▸ **Exercise goal**
Note each line of the listing that contains the string "Federal", and copy it.

[[ Given information, beginning ]]

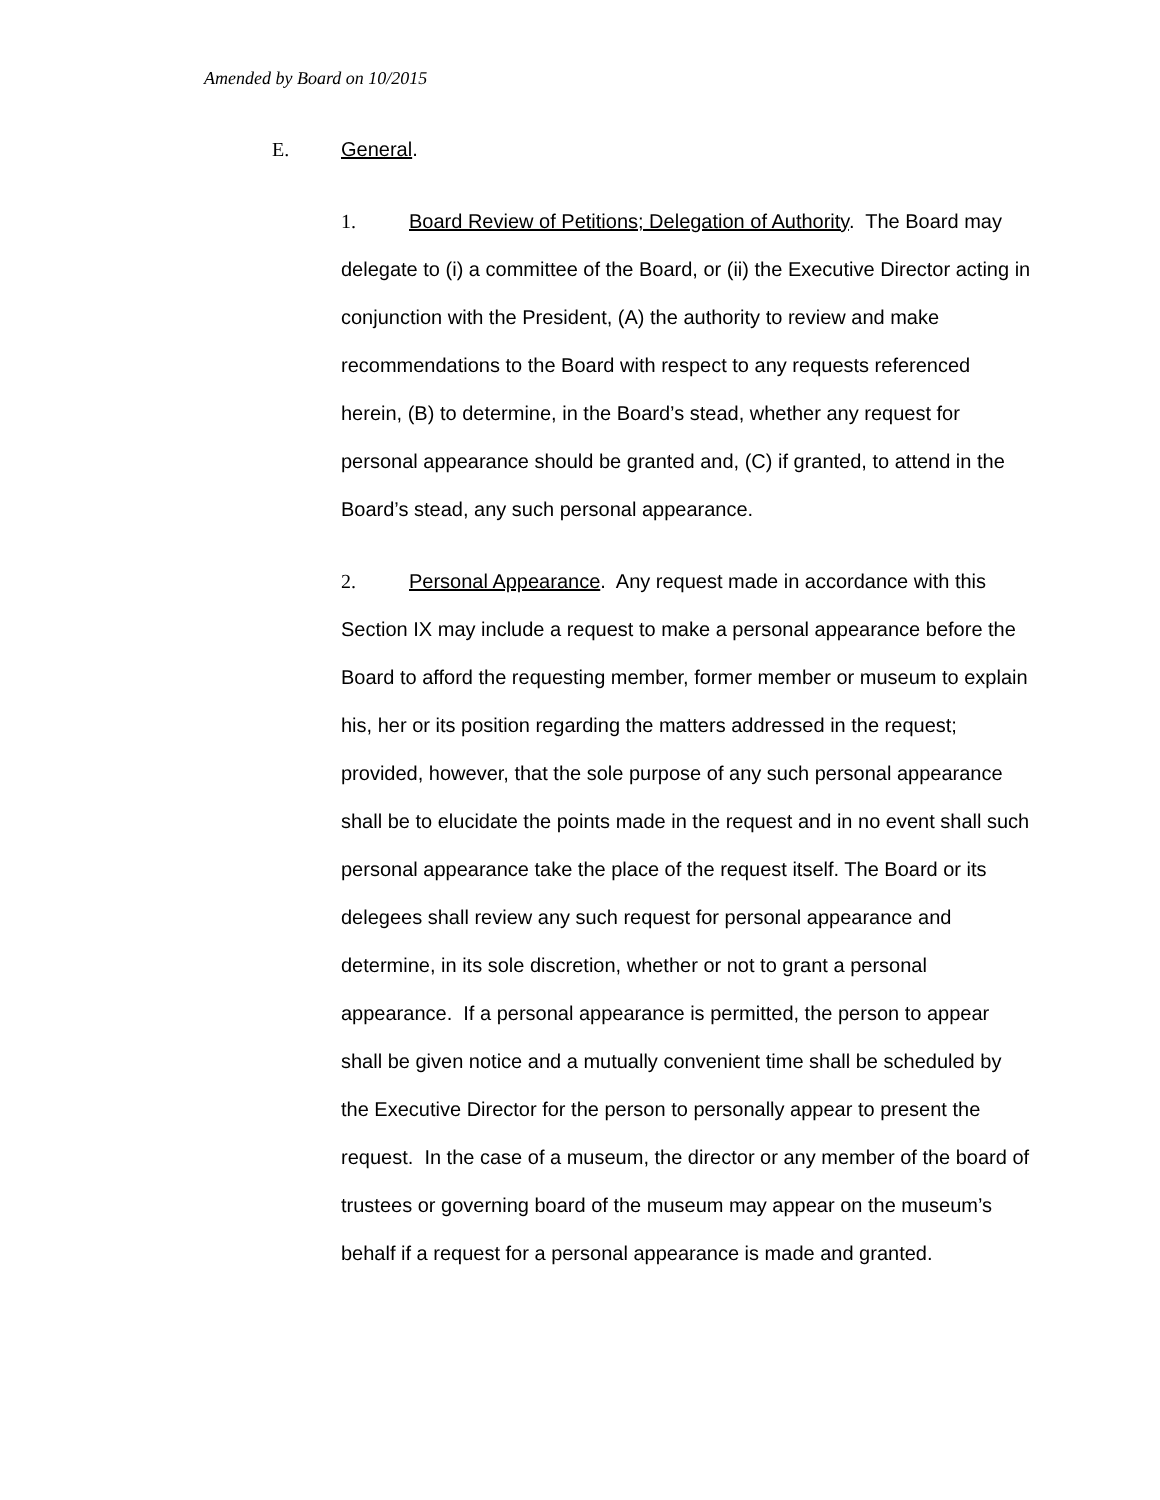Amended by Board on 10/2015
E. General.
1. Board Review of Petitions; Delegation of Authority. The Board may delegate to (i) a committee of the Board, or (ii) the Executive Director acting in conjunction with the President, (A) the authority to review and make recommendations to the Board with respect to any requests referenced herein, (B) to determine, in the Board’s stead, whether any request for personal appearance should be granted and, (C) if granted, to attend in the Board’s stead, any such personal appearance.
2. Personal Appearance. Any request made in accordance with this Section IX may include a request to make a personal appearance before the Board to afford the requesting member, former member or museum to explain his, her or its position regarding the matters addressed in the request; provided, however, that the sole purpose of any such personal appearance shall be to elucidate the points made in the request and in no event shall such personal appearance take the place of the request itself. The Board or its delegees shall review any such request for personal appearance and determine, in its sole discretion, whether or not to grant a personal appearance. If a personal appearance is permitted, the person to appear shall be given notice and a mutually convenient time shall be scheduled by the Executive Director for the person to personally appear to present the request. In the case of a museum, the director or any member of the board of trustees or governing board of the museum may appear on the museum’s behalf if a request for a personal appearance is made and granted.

[[ Given information, end ]]
[[ Given information, beginning ]]

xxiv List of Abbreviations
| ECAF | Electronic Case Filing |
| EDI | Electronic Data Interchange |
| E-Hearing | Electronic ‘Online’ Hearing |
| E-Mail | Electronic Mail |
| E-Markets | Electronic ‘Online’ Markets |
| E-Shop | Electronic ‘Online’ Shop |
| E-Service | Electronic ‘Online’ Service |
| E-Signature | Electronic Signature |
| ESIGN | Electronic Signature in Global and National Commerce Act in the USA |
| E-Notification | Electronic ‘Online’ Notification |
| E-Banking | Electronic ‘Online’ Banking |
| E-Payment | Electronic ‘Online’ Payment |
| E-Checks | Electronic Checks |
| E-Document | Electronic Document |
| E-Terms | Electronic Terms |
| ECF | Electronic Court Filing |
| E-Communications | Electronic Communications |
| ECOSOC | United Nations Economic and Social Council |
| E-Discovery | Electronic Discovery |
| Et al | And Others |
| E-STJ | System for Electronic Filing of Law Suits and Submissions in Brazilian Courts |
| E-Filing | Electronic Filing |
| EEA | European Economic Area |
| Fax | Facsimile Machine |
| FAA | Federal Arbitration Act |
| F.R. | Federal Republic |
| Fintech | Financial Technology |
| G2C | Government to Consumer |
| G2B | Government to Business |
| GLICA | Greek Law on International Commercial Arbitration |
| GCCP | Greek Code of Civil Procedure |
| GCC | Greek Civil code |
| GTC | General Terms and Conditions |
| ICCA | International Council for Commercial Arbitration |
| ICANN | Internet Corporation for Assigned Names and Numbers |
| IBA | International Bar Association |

[[ Given information, end ]]
[[ Given information, beginning ]]

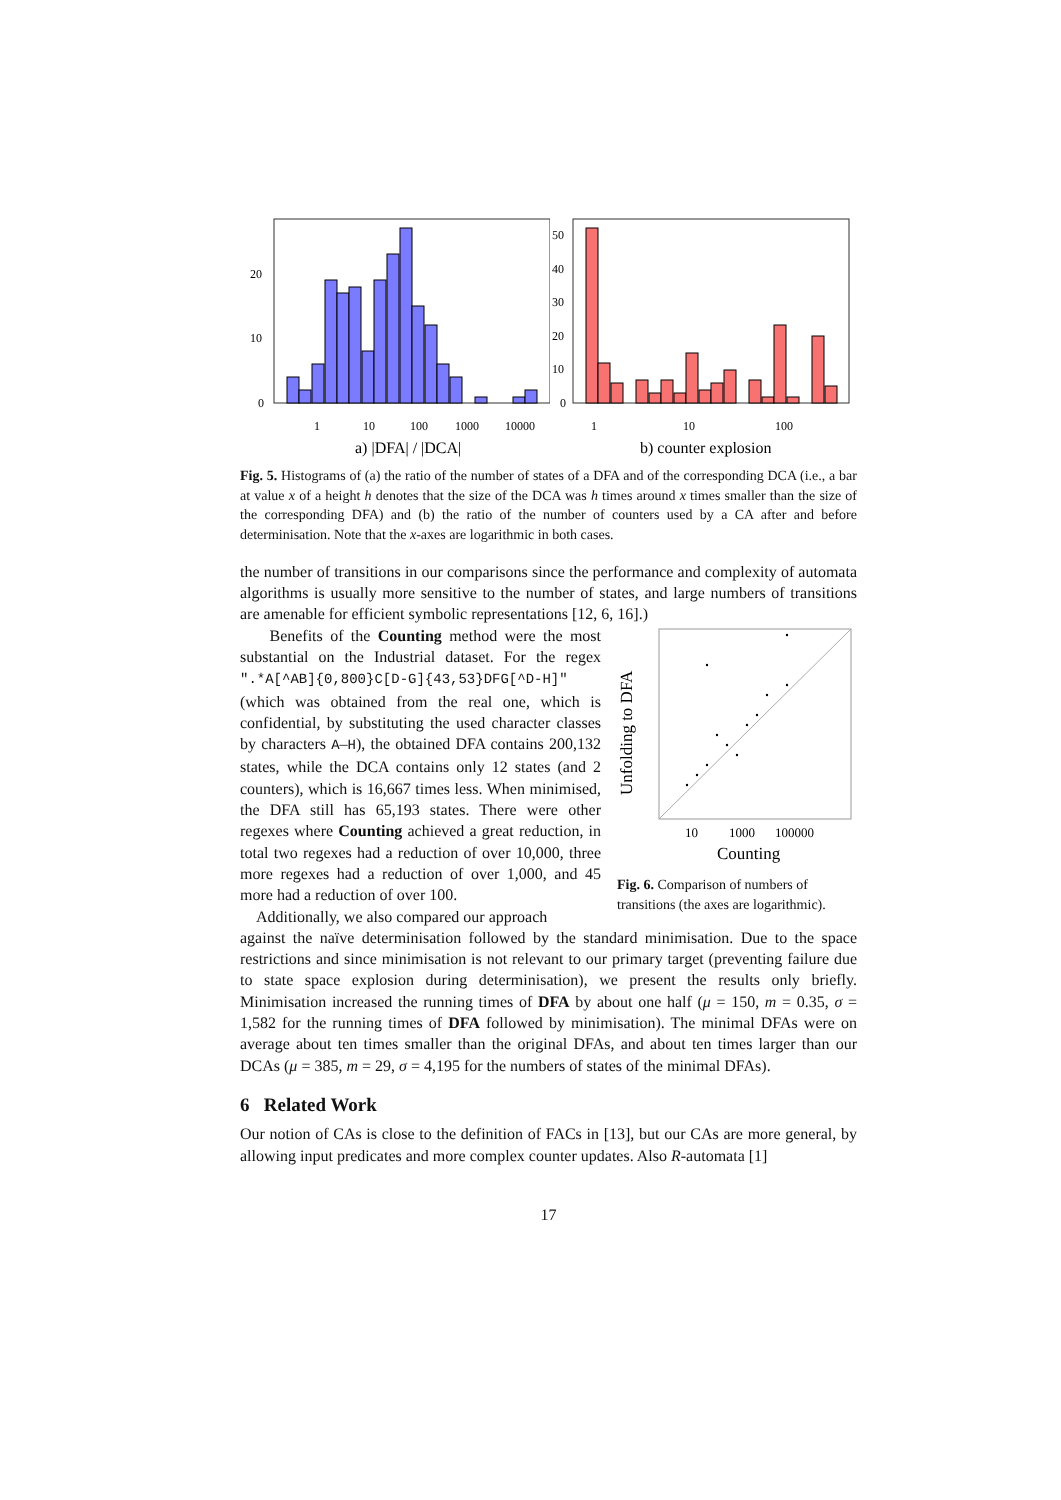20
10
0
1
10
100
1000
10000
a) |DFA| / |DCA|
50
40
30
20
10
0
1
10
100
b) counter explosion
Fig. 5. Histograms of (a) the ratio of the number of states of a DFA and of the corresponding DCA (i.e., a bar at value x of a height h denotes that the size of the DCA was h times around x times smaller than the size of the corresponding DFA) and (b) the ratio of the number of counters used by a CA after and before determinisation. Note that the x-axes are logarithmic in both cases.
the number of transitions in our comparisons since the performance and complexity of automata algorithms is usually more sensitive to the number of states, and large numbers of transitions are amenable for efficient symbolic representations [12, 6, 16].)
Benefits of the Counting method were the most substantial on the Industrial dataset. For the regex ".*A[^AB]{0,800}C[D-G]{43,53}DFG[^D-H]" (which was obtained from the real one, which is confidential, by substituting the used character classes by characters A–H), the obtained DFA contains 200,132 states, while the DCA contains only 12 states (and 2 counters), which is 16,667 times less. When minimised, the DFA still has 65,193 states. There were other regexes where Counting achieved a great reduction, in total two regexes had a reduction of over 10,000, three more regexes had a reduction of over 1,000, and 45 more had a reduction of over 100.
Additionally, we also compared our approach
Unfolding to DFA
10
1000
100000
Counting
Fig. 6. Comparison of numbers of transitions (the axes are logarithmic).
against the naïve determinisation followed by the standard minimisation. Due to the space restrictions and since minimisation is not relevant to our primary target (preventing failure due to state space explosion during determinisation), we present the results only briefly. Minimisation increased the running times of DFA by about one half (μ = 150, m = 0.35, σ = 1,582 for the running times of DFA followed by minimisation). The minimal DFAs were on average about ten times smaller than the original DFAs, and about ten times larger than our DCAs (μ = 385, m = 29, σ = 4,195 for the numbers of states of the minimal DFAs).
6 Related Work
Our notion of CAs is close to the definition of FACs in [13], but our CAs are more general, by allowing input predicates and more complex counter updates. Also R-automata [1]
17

[[ Given information, end ]]

▸ **Response to the exercise**
| FAA | Federal Arbitration Act |
| F.R. | Federal Republic |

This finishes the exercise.